I spent my first summer with the IRC in Liberia. Liberia, a West African nation still recovering from a decade long civil war which ended in 1997, continues to suffer from significant economic and political instability. Despite that, most Liberians are in the process of trying to rebuild their lives. The goal of the IRC Liberia Education Program is to help local communities to rebuild the education system and operates in communities where there is a high proportion of returning refugees. I worked on an IRC program that helps rural communities undertake income generation projects to support the severely under-funded local schools. Schools often lack basic materials such as textbooks and desks, and many teachers are not paid.

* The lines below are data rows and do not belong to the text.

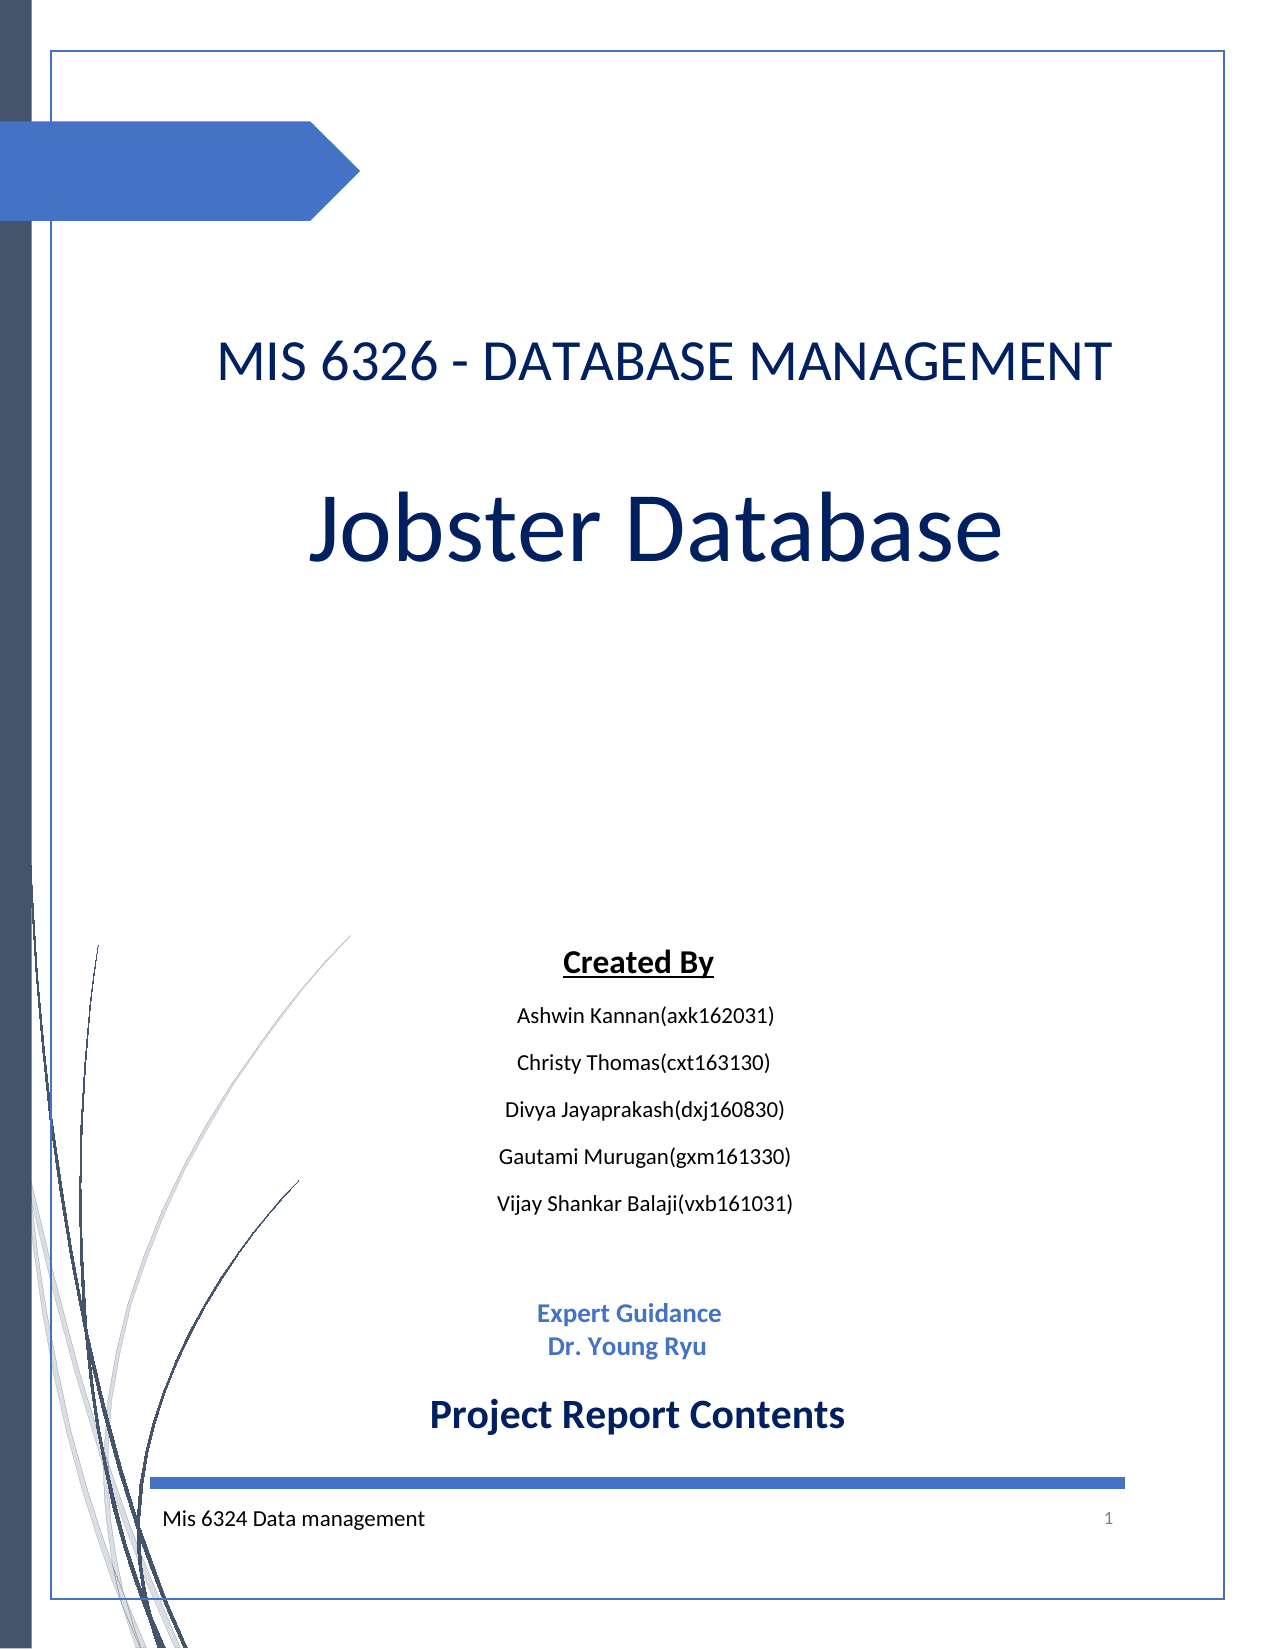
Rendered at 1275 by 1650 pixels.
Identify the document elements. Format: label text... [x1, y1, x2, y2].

text MIS 6326 - DATABASE MANAGEMENT [150, 324, 1125, 395]
text Dr. Young Ryu [150, 1329, 1125, 1362]
text Gautami Murugan(gxm161330) [150, 1142, 1125, 1170]
text Created By [450, 941, 1125, 982]
text Project Report Contents [150, 1388, 1125, 1439]
text Christy Thomas(cxt163130) [450, 1048, 1125, 1076]
text Jobster Database [150, 464, 1125, 586]
text Ashwin Kannan(axk162031) [450, 1001, 1125, 1029]
text Expert Guidance [225, 1296, 1125, 1329]
text Divya Jayaprakash(dxj160830) [150, 1095, 1125, 1123]
text Vijay Shankar Balaji(vxb161031) [150, 1189, 1125, 1217]
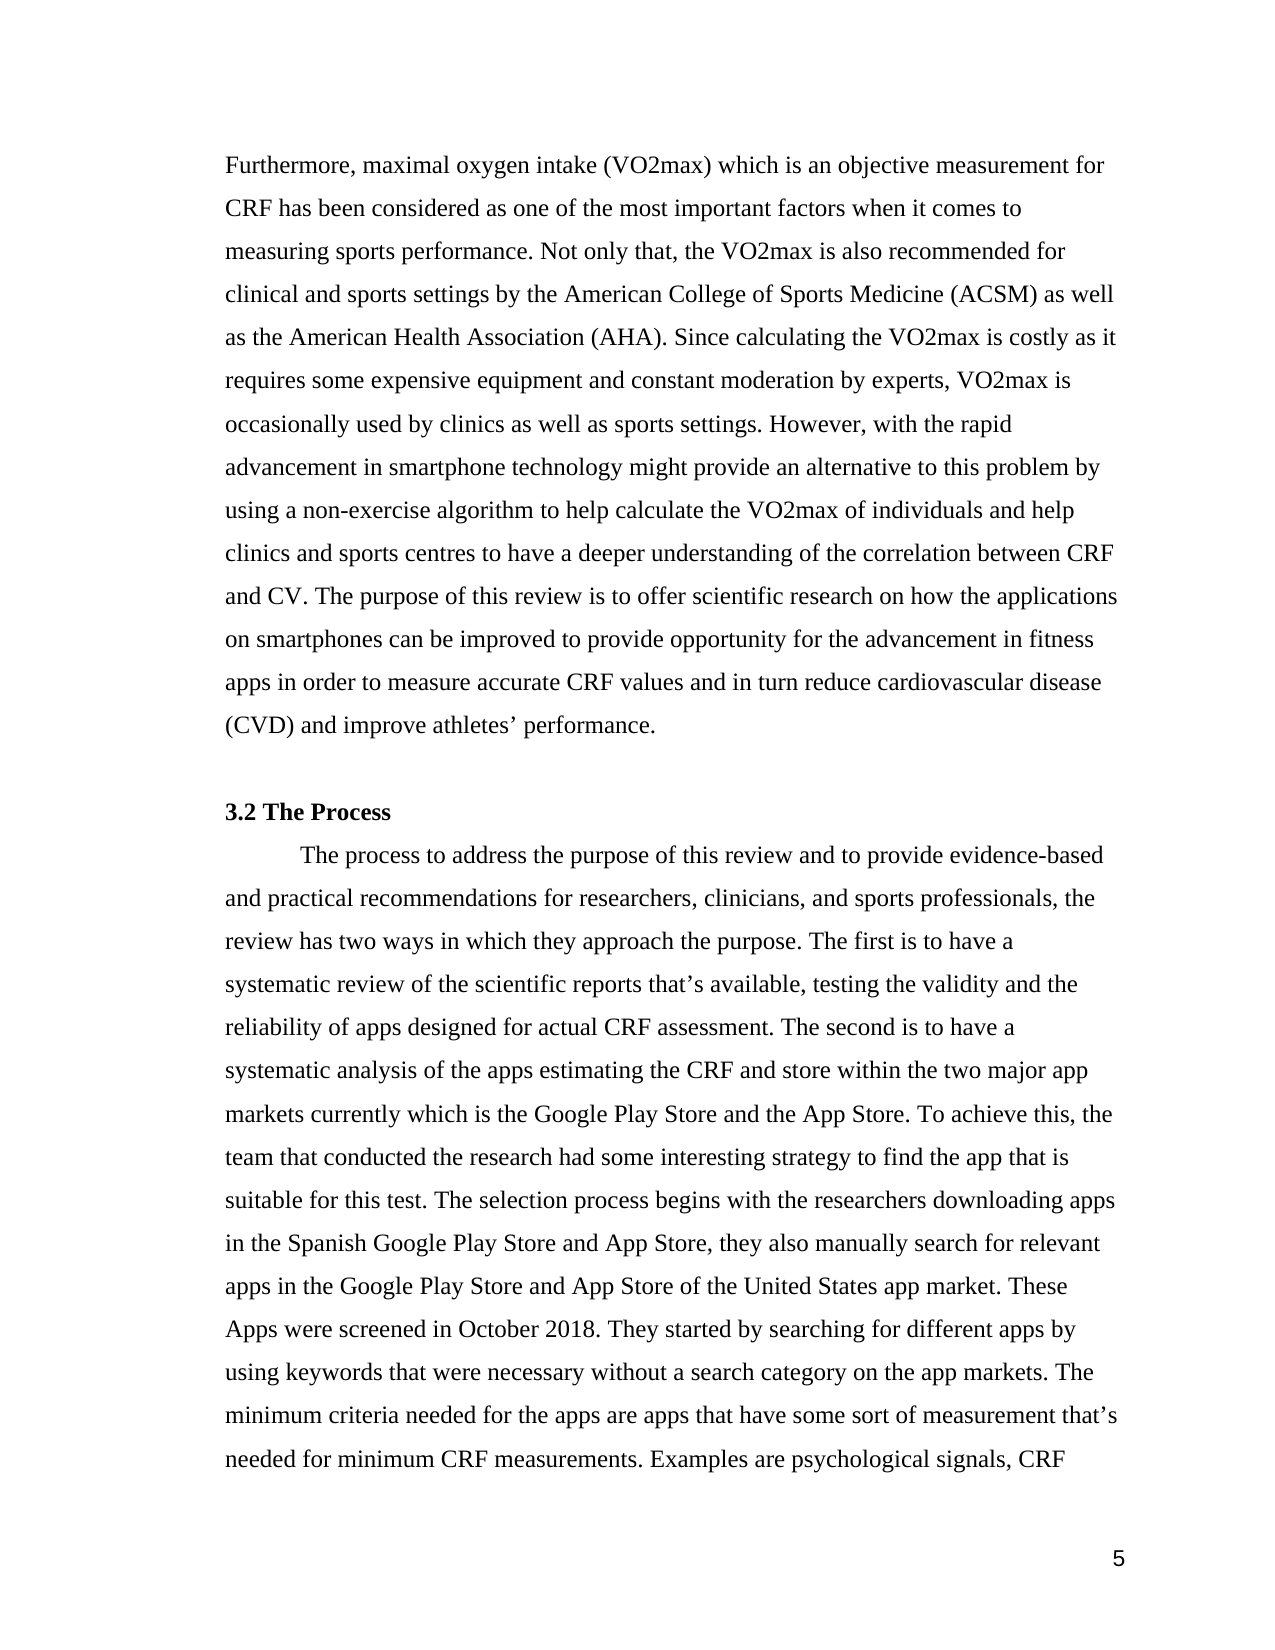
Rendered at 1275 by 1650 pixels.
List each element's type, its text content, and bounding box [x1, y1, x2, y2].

text 3.2 The Process [225, 797, 1125, 826]
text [225, 840, 1125, 1472]
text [225, 150, 1125, 739]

My role was to evaluate and develop a new approach to supporting income generation projects. The local IRC staff would then implement the program that I developed in the coming year. I worked closely with our Liberian staff, visited rural communities to get ideas from parents and teachers and collaborated with other aid organizations working in the field of education. Ironically, my work was in some ways a lot like being a consultant (so much for a big change in career!). Needless to say, however, the people and the environment in which I worked were different enough to keep things new and interesting!
Working in Liberia was an incredibly valuable learning experience, and I gained an understanding of how humanitarian organizations operate, and the challenges they face in unstable environments. However, the greatest challenge I found is that faced by the general population in Liberia, who must live under the corrupt regime of President Charles Taylor. Taylor has been linked by the international community with the trade of illicit diamonds and weapons in the region. As a result of government corruption, the general population receives essentially no government services, and suffers from international sanctions that have been placed on Liberia. Humanitarian aid organizations provide some of the only support for education and health services that exist in Liberia.
My summer in Liberia strengthened my commitment to working in the field of humanitarian aid, so I eagerly accepted an offer to spend a second summer with the International Rescue Committee, working directly for President & CEO Reynold Levy. (I followed in Lee Koffler’s footsteps. See his section of this feature for more about working in the President’s office.)
This time I had the opportunity to see the organization from the perspective of New York headquarters. I learned a great deal about what it takes to be a leader of a large humanitarian aid organization and was able to get a “big picture” view on the organization. I worked on a broad range of projects, including initiatives to strengthen partnerships with corporate donors, raise public awareness of refugees, and examine board governance options. I also had the opportunity to observe key functional areas within the organization and gain an understanding of the perspectives of top management.
Overall, I had two extremely interesting summers at the International Rescue Committee. Through these experiences, I gained a deeper understanding of the plight of populations effected by conflict and the role of not-for-profit organizations in responding to their needs.